[GIVEN EXERCISE] Return all of the material below word for word, leaving out the pictures.
····················
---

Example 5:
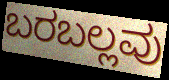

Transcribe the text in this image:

ಬರಬಲ್ಲವು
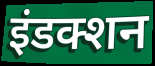
इंडक्शन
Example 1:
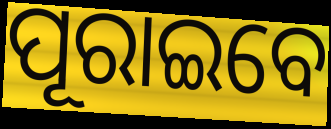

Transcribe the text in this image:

ପୂରାଇବେ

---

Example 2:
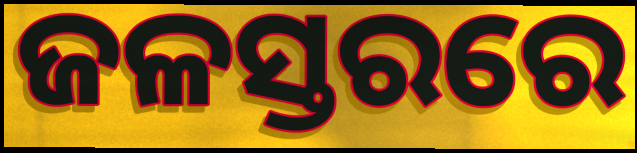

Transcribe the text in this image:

ଜଳସ୍ତରରେ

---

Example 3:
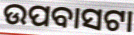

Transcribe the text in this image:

ଉପବାସଟା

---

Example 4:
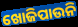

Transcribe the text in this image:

ଖୋଜିପାଉନି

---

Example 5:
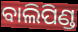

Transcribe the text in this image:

ବାଲିପିଣ୍ଡ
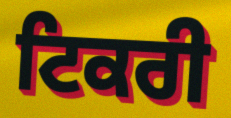
ਟਿਕਰੀ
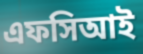
এফসিআই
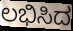
ಲಭಿಸಿದ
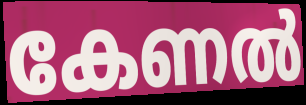
കേണൽ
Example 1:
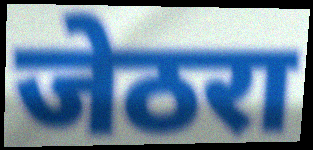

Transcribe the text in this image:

जेठरा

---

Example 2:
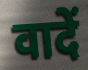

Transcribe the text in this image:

वादें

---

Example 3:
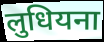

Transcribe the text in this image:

लुधियना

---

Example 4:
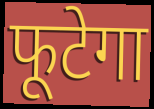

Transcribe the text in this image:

फूटेगा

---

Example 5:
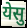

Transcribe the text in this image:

येसु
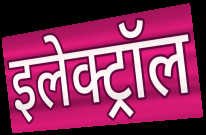
इलेक्ट्रॉल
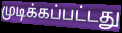
முடிக்கப்பட்டது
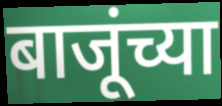
बाजूंच्या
····················
[THE ANSWER]
---

Example 5:

Transcribe the text in this image:

ಬರಬಲ್ಲವು
इंडक्शन
Example 1:

Transcribe the text in this image:

ପୂରାଇବେ

---

Example 2:

Transcribe the text in this image:

ଜଳସ୍ତରରେ

---

Example 3:

Transcribe the text in this image:

ଉପବାସଟା

---

Example 4:

Transcribe the text in this image:

ଖୋଜିପାଉନି

---

Example 5:

Transcribe the text in this image:

ବାଲିପିଣ୍ଡ
ਟਿਕਰੀ
এফসিআই
ಲಭಿಸಿದ
കേണൽ
Example 1:

Transcribe the text in this image:

जेठरा

---

Example 2:

Transcribe the text in this image:

वादें

---

Example 3:

Transcribe the text in this image:

लुधियना

---

Example 4:

Transcribe the text in this image:

फूटेगा

---

Example 5:

Transcribe the text in this image:

येसु
इलेक्ट्रॉल
முடிக்கப்பட்டது
बाजूंच्या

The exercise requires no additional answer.